> **ABOUT THIS TASK**
Each entry must appear in the answer exactly as written.
* * * * *
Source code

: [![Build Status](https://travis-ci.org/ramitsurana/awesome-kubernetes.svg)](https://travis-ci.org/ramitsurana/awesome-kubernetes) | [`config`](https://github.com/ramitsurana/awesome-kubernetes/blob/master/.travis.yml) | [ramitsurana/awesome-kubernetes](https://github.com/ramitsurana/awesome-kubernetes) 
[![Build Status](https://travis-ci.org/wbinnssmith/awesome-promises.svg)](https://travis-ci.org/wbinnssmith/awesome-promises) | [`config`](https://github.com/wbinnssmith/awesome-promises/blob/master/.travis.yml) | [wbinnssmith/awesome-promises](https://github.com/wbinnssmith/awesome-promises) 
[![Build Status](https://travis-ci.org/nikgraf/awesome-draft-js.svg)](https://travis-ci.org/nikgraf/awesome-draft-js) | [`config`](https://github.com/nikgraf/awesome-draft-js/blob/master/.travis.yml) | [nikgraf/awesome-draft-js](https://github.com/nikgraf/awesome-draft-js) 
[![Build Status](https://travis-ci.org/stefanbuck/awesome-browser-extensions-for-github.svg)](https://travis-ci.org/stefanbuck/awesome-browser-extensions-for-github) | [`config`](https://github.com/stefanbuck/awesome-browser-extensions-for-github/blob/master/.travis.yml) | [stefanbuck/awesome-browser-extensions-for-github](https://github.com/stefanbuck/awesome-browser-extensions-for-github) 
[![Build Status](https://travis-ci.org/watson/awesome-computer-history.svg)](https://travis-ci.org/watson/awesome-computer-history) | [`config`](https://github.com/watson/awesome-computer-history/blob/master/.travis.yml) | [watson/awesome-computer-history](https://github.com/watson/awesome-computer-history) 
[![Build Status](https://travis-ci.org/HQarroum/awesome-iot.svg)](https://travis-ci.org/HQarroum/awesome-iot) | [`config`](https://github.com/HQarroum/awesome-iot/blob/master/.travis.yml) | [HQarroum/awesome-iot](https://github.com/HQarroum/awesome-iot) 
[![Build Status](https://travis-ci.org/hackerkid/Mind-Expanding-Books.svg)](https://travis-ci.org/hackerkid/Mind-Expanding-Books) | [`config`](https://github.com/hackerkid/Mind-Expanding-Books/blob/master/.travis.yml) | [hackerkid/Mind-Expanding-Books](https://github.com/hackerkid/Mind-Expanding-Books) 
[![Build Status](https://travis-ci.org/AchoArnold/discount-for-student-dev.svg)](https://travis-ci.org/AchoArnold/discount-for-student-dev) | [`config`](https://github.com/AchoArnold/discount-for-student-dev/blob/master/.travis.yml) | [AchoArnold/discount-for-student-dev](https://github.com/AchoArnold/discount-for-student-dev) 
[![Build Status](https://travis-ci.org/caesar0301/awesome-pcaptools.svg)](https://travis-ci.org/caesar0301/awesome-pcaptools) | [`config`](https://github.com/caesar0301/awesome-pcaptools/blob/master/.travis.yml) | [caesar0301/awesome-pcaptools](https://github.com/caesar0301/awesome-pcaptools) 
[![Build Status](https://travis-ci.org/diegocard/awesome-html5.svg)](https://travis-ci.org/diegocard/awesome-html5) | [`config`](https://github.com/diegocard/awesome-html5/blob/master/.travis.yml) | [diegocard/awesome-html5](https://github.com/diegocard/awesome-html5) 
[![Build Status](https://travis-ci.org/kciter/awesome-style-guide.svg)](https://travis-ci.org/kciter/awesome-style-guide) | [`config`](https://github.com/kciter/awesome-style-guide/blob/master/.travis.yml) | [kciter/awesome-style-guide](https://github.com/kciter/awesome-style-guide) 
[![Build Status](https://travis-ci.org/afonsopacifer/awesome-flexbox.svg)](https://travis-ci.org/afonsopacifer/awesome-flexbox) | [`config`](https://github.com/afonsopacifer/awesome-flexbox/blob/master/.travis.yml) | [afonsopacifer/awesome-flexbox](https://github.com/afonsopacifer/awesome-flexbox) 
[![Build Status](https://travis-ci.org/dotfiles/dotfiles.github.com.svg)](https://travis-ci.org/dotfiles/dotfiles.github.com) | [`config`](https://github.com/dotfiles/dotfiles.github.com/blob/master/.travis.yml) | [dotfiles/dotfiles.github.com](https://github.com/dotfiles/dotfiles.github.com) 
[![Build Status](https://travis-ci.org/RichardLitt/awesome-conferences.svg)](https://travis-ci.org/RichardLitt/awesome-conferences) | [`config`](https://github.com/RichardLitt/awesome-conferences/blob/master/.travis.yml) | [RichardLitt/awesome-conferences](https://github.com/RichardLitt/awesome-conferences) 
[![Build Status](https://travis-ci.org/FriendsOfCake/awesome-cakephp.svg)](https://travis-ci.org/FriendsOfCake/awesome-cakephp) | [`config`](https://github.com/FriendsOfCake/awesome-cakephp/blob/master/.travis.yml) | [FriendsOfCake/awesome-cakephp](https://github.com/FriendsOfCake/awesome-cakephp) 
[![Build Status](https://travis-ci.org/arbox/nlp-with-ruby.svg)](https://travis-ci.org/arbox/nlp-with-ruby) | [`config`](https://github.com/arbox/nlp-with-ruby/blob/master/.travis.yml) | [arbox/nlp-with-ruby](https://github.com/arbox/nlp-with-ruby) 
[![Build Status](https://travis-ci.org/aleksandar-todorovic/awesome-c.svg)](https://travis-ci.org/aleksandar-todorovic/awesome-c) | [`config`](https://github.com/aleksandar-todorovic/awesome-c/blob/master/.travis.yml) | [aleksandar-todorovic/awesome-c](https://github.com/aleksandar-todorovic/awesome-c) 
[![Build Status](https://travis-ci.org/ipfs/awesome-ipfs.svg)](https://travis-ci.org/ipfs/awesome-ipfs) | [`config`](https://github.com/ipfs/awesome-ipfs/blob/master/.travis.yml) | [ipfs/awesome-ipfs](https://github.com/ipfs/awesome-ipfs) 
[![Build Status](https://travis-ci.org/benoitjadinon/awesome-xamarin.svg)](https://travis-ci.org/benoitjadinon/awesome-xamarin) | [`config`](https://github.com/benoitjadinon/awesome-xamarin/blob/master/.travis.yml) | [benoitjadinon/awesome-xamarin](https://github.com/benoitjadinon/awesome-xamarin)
* * * * *
> **EXERCISE ANSWER**
Source code

: [![Build Status](https://travis-ci.org/ramitsurana/awesome-kubernetes.svg)](https://travis-ci.org/ramitsurana/awesome-kubernetes) | [`config`](https://github.com/ramitsurana/awesome-kubernetes/blob/master/.travis.yml) | [ramitsurana/awesome-kubernetes](https://github.com/ramitsurana/awesome-kubernetes) 
[![Build Status](https://travis-ci.org/wbinnssmith/awesome-promises.svg)](https://travis-ci.org/wbinnssmith/awesome-promises) | [`config`](https://github.com/wbinnssmith/awesome-promises/blob/master/.travis.yml) | [wbinnssmith/awesome-promises](https://github.com/wbinnssmith/awesome-promises) 
[![Build Status](https://travis-ci.org/nikgraf/awesome-draft-js.svg)](https://travis-ci.org/nikgraf/awesome-draft-js) | [`config`](https://github.com/nikgraf/awesome-draft-js/blob/master/.travis.yml) | [nikgraf/awesome-draft-js](https://github.com/nikgraf/awesome-draft-js) 
[![Build Status](https://travis-ci.org/stefanbuck/awesome-browser-extensions-for-github.svg)](https://travis-ci.org/stefanbuck/awesome-browser-extensions-for-github) | [`config`](https://github.com/stefanbuck/awesome-browser-extensions-for-github/blob/master/.travis.yml) | [stefanbuck/awesome-browser-extensions-for-github](https://github.com/stefanbuck/awesome-browser-extensions-for-github) 
[![Build Status](https://travis-ci.org/watson/awesome-computer-history.svg)](https://travis-ci.org/watson/awesome-computer-history) | [`config`](https://github.com/watson/awesome-computer-history/blob/master/.travis.yml) | [watson/awesome-computer-history](https://github.com/watson/awesome-computer-history) 
[![Build Status](https://travis-ci.org/HQarroum/awesome-iot.svg)](https://travis-ci.org/HQarroum/awesome-iot) | [`config`](https://github.com/HQarroum/awesome-iot/blob/master/.travis.yml) | [HQarroum/awesome-iot](https://github.com/HQarroum/awesome-iot) 
[![Build Status](https://travis-ci.org/hackerkid/Mind-Expanding-Books.svg)](https://travis-ci.org/hackerkid/Mind-Expanding-Books) | [`config`](https://github.com/hackerkid/Mind-Expanding-Books/blob/master/.travis.yml) | [hackerkid/Mind-Expanding-Books](https://github.com/hackerkid/Mind-Expanding-Books) 
[![Build Status](https://travis-ci.org/AchoArnold/discount-for-student-dev.svg)](https://travis-ci.org/AchoArnold/discount-for-student-dev) | [`config`](https://github.com/AchoArnold/discount-for-student-dev/blob/master/.travis.yml) | [AchoArnold/discount-for-student-dev](https://github.com/AchoArnold/discount-for-student-dev) 
[![Build Status](https://travis-ci.org/caesar0301/awesome-pcaptools.svg)](https://travis-ci.org/caesar0301/awesome-pcaptools) | [`config`](https://github.com/caesar0301/awesome-pcaptools/blob/master/.travis.yml) | [caesar0301/awesome-pcaptools](https://github.com/caesar0301/awesome-pcaptools) 
[![Build Status](https://travis-ci.org/diegocard/awesome-html5.svg)](https://travis-ci.org/diegocard/awesome-html5) | [`config`](https://github.com/diegocard/awesome-html5/blob/master/.travis.yml) | [diegocard/awesome-html5](https://github.com/diegocard/awesome-html5) 
[![Build Status](https://travis-ci.org/kciter/awesome-style-guide.svg)](https://travis-ci.org/kciter/awesome-style-guide) | [`config`](https://github.com/kciter/awesome-style-guide/blob/master/.travis.yml) | [kciter/awesome-style-guide](https://github.com/kciter/awesome-style-guide) 
[![Build Status](https://travis-ci.org/afonsopacifer/awesome-flexbox.svg)](https://travis-ci.org/afonsopacifer/awesome-flexbox) | [`config`](https://github.com/afonsopacifer/awesome-flexbox/blob/master/.travis.yml) | [afonsopacifer/awesome-flexbox](https://github.com/afonsopacifer/awesome-flexbox) 
[![Build Status](https://travis-ci.org/dotfiles/dotfiles.github.com.svg)](https://travis-ci.org/dotfiles/dotfiles.github.com) | [`config`](https://github.com/dotfiles/dotfiles.github.com/blob/master/.travis.yml) | [dotfiles/dotfiles.github.com](https://github.com/dotfiles/dotfiles.github.com) 
[![Build Status](https://travis-ci.org/RichardLitt/awesome-conferences.svg)](https://travis-ci.org/RichardLitt/awesome-conferences) | [`config`](https://github.com/RichardLitt/awesome-conferences/blob/master/.travis.yml) | [RichardLitt/awesome-conferences](https://github.com/RichardLitt/awesome-conferences) 
[![Build Status](https://travis-ci.org/FriendsOfCake/awesome-cakephp.svg)](https://travis-ci.org/FriendsOfCake/awesome-cakephp) | [`config`](https://github.com/FriendsOfCake/awesome-cakephp/blob/master/.travis.yml) | [FriendsOfCake/awesome-cakephp](https://github.com/FriendsOfCake/awesome-cakephp) 
[![Build Status](https://travis-ci.org/arbox/nlp-with-ruby.svg)](https://travis-ci.org/arbox/nlp-with-ruby) | [`config`](https://github.com/arbox/nlp-with-ruby/blob/master/.travis.yml) | [arbox/nlp-with-ruby](https://github.com/arbox/nlp-with-ruby) 
[![Build Status](https://travis-ci.org/aleksandar-todorovic/awesome-c.svg)](https://travis-ci.org/aleksandar-todorovic/awesome-c) | [`config`](https://github.com/aleksandar-todorovic/awesome-c/blob/master/.travis.yml) | [aleksandar-todorovic/awesome-c](https://github.com/aleksandar-todorovic/awesome-c) 
[![Build Status](https://travis-ci.org/ipfs/awesome-ipfs.svg)](https://travis-ci.org/ipfs/awesome-ipfs) | [`config`](https://github.com/ipfs/awesome-ipfs/blob/master/.travis.yml) | [ipfs/awesome-ipfs](https://github.com/ipfs/awesome-ipfs) 
[![Build Status](https://travis-ci.org/benoitjadinon/awesome-xamarin.svg)](https://travis-ci.org/benoitjadinon/awesome-xamarin) | [`config`](https://github.com/benoitjadinon/awesome-xamarin/blob/master/.travis.yml) | [benoitjadinon/awesome-xamarin](https://github.com/benoitjadinon/awesome-xamarin)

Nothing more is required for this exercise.